Emmylou Harris- Gliding Bird

Updated: Aug 10, 2020


Originally posted on Instagram, April 25, 2020.


When fact-checking my own post about 'GP', to see if that really was Emmylou Harris's recorded debut, I found something wild. Not only was 'GP' not the first album Harris sang on, I actually had her debut album in my collection. I'd had no idea what it was. So here's a real oddity- 'Gliding Bird' by Emmylou Harris.


This album was a gift from one of my best friends, who kindly gave me some albums from the collection of a songwriter friend who passed away last year. This album was one of several Emmylou Harris records she brought me, and it seemed unusual for several reasons: it was on a label I'd never heard of, the cover art was kind of low-budget, and although the record was dated "1979", the music didn't sound like anything Harris or anybody else was doing in 1979.


Turns out, there's a good reason for that: these songs were recorded in the late 60s, when Harris was in New York trying to make it as a folk singer/songwriter. She signed with Jubilee Records and started making this album, but right after she recorded it, the label went bankrupt, leaving 'Gliding Bird' floating in limbo. She ended up moving back in with her parents in Virginia, where the Flying Burrito Brothers found her playing small clubs two years later. The rest, of course, is country music history.


But that wasn't the end for 'Gliding Bird'. By 1979, Emmylou Harris was a superstar, and Emus, a semi-legit reissue label, had acquired the Jubilee catalog.
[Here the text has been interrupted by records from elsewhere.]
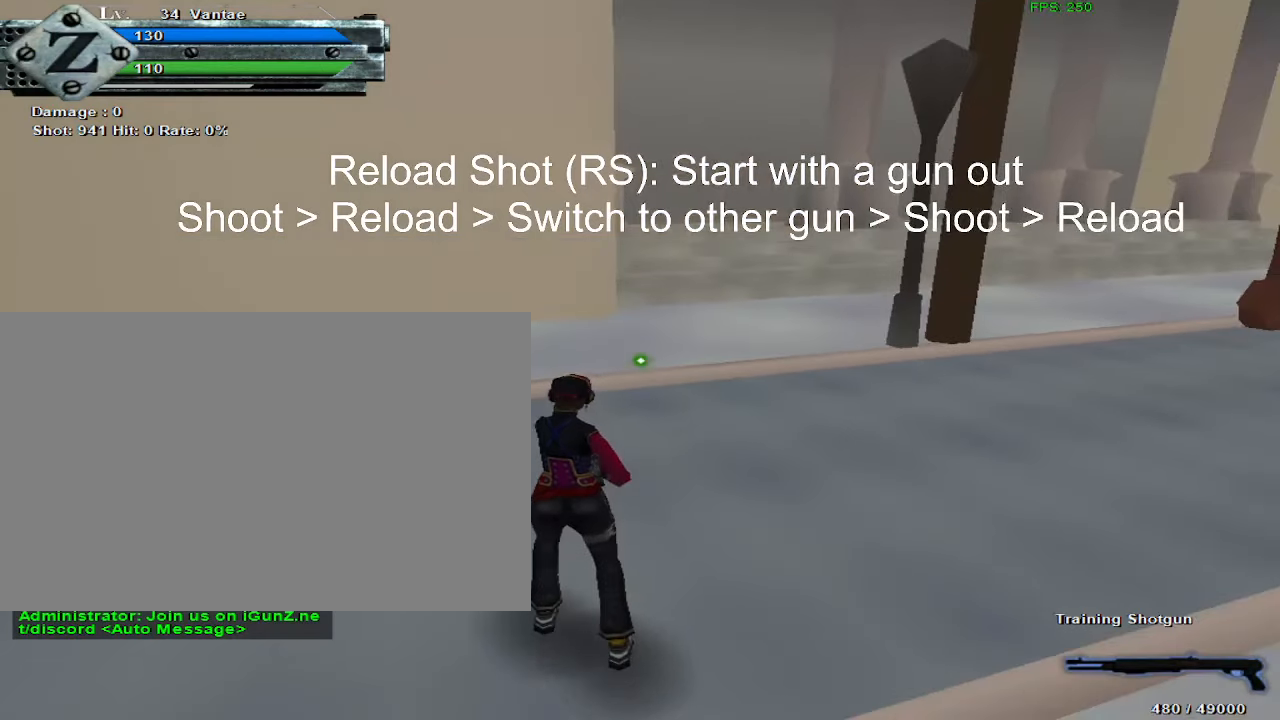
{"keys": [], "mouse": [], "events": []}
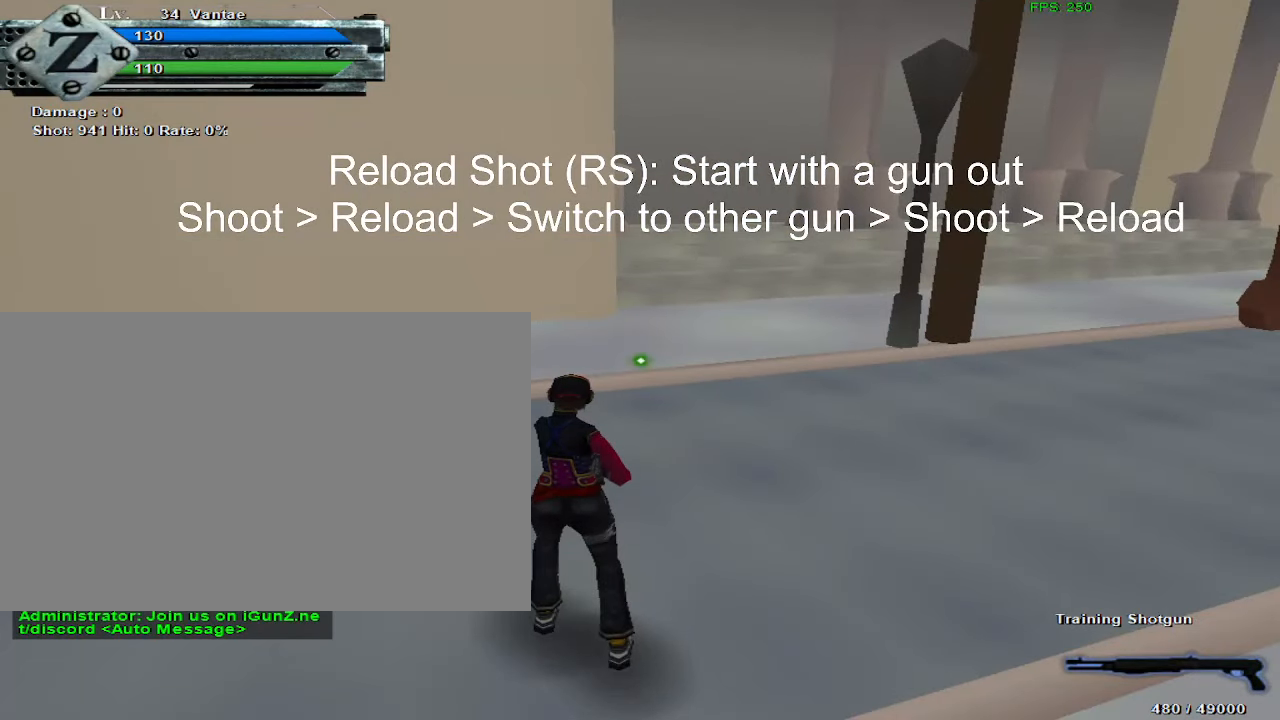
{"keys": [], "mouse": [], "events": []}
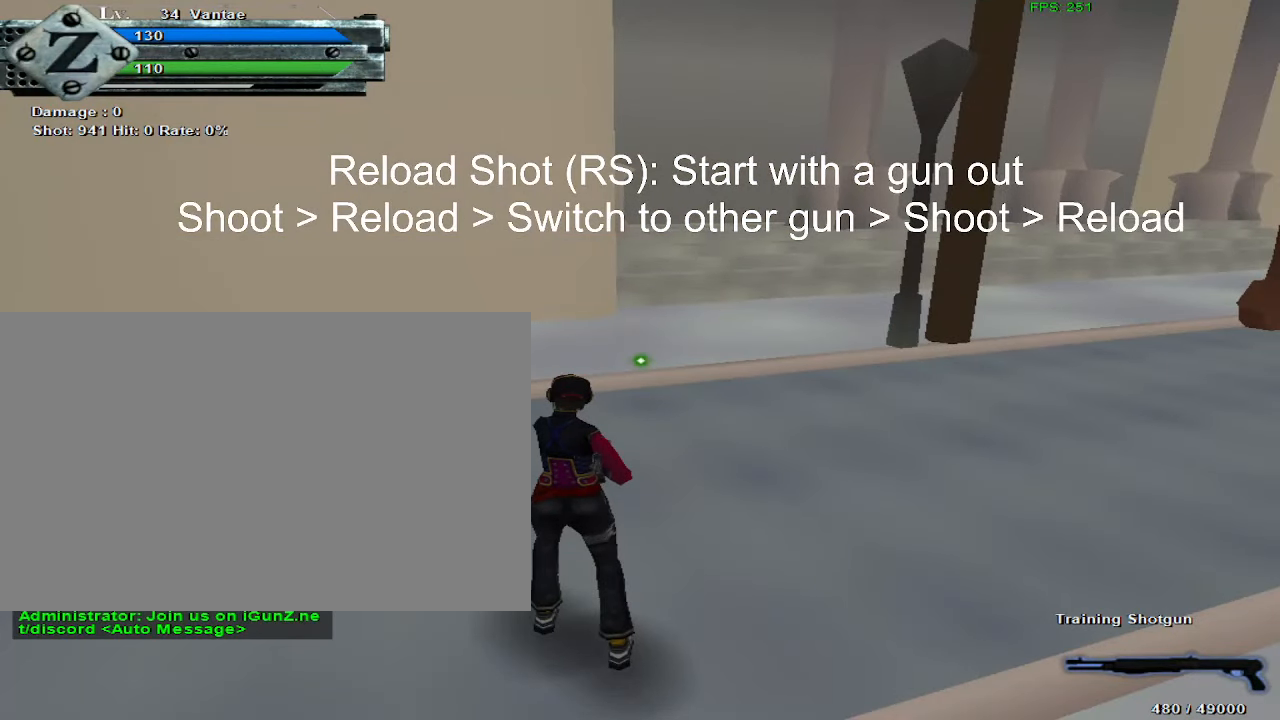
{"keys": [], "mouse": [], "events": []}
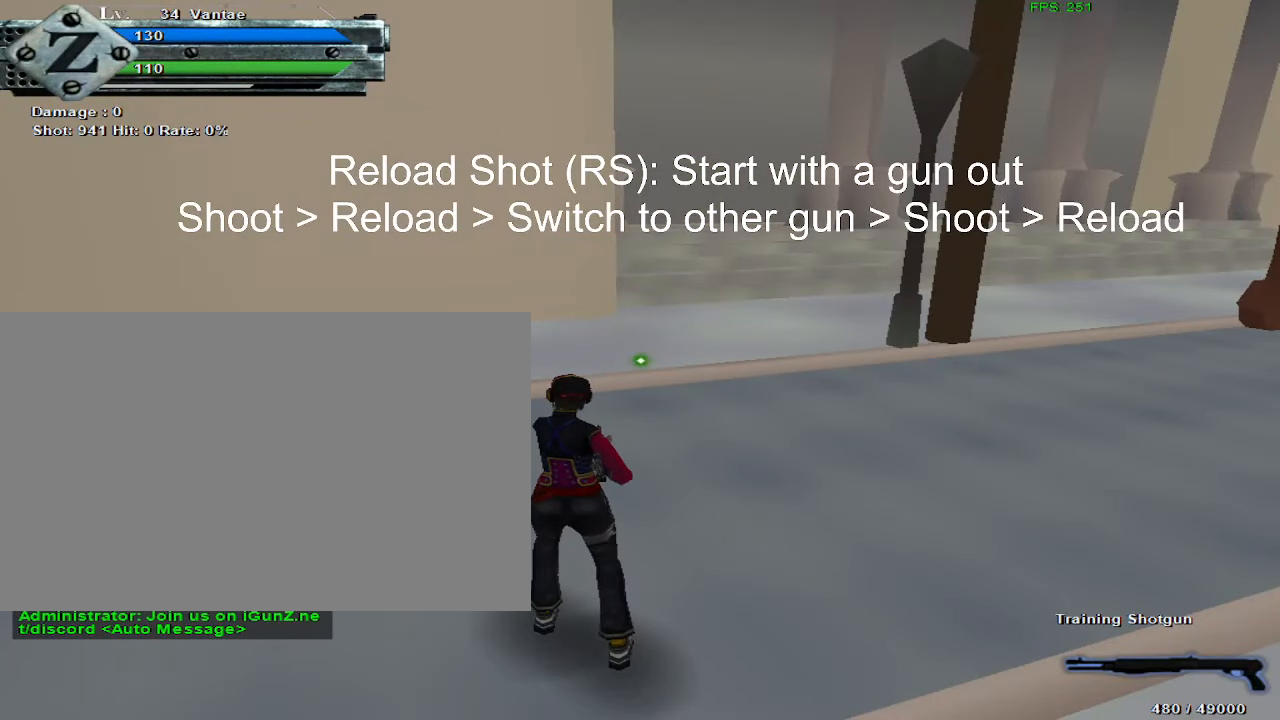
{"keys": [], "mouse": [], "events": []}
When Harris found out Emus was rereleasing old material without permission to cash in on her current fame, she sued them on every count her legal team could think of. Emus Records went bankrupt as well, and Harris herself says her first solo album was 'Pieces Of The Sky'.


Although Harris has disowned 'Gliding Bird', that doesn't mean it's a bad album. It's just different, like a look into an alternate timeline where Emmylou Harris made it as a folk singer rather than a country star. But the covers of Hank Williams' "I Saw The Light" and Bob Dylan's "I'll Be Your Baby Tonight" are classic Emmylou, and would fit on any of her 70s albums. This early in her evolution, you could already hear the star she would become.